'''

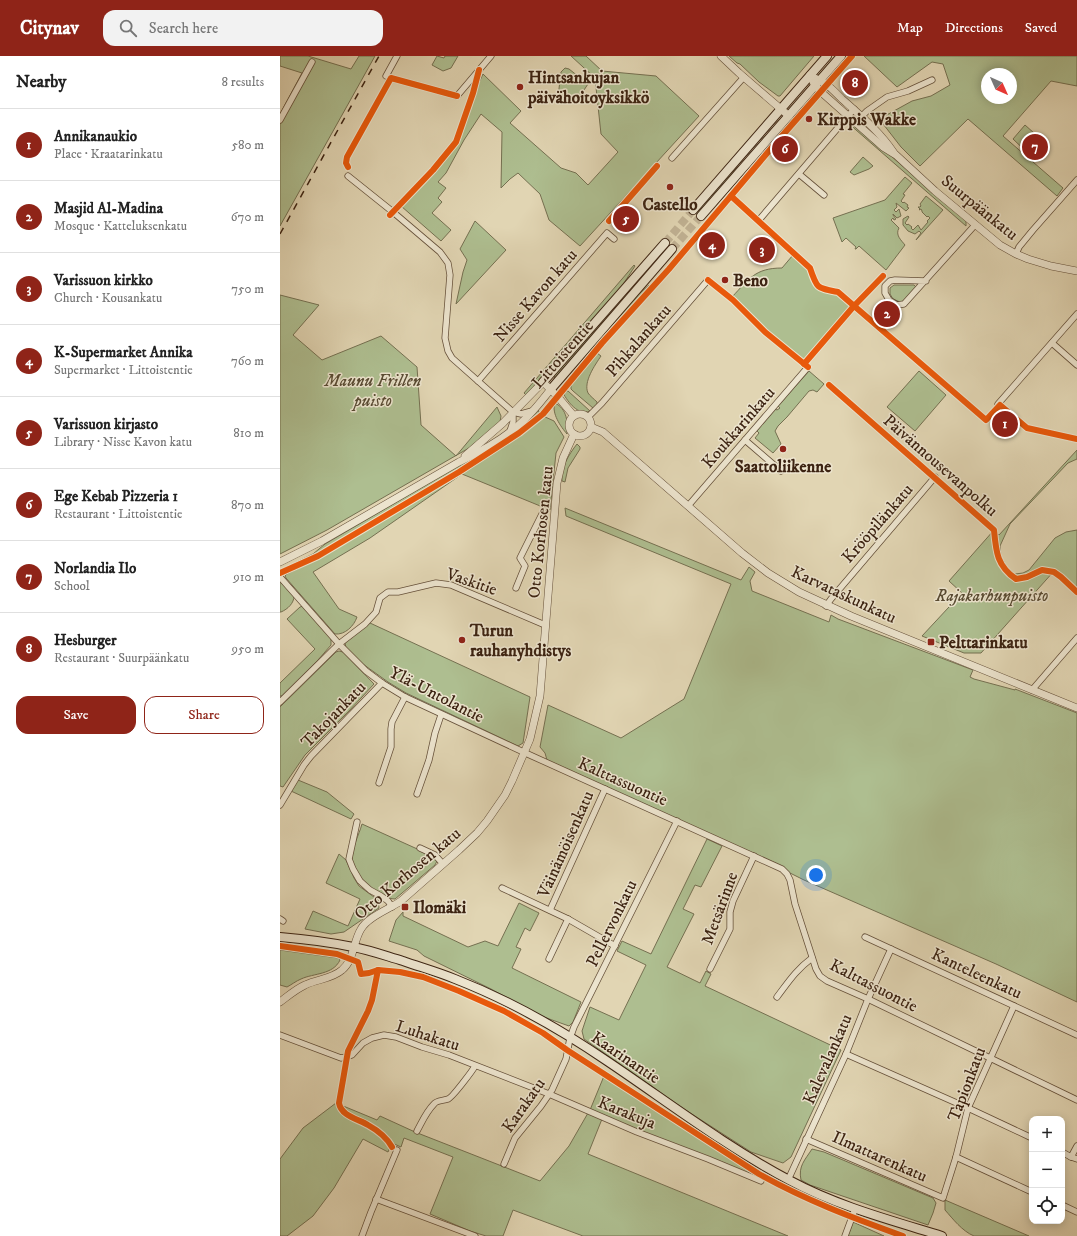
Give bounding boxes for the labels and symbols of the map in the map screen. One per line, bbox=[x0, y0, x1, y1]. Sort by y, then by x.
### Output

'''
'''

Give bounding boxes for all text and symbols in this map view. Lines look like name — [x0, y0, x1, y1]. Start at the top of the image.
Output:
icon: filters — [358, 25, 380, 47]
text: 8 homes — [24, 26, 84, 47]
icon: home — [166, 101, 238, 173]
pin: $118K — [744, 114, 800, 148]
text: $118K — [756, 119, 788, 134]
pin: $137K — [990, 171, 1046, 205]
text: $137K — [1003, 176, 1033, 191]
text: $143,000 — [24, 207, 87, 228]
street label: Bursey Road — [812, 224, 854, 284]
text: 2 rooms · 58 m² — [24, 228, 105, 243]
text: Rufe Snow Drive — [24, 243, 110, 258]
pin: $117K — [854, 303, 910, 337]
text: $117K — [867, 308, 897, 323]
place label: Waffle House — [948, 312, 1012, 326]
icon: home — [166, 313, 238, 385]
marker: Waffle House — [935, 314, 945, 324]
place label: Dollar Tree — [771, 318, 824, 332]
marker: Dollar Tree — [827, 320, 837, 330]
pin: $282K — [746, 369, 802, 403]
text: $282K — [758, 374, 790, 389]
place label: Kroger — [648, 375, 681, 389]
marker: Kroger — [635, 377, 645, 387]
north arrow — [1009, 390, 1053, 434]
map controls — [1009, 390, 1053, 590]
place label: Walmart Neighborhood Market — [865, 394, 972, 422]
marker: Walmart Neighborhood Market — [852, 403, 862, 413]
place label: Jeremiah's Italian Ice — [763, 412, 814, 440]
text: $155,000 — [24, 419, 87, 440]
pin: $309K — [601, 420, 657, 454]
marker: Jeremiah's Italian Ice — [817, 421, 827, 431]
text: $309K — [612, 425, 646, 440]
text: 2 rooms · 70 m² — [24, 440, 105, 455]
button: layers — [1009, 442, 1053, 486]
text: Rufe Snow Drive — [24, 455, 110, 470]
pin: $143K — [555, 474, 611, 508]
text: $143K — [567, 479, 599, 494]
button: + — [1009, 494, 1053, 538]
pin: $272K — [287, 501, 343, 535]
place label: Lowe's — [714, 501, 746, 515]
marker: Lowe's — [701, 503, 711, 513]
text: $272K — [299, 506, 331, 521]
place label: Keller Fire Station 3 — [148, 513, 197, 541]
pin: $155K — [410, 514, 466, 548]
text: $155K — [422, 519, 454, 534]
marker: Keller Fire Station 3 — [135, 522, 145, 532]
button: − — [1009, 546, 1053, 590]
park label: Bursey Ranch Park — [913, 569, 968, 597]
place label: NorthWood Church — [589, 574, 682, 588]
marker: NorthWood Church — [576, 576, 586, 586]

'''

TASK ITEM = Check each line in the listing above for the string "Give", then report how many lines contain it, with no other text.

FINISHED TASK = 2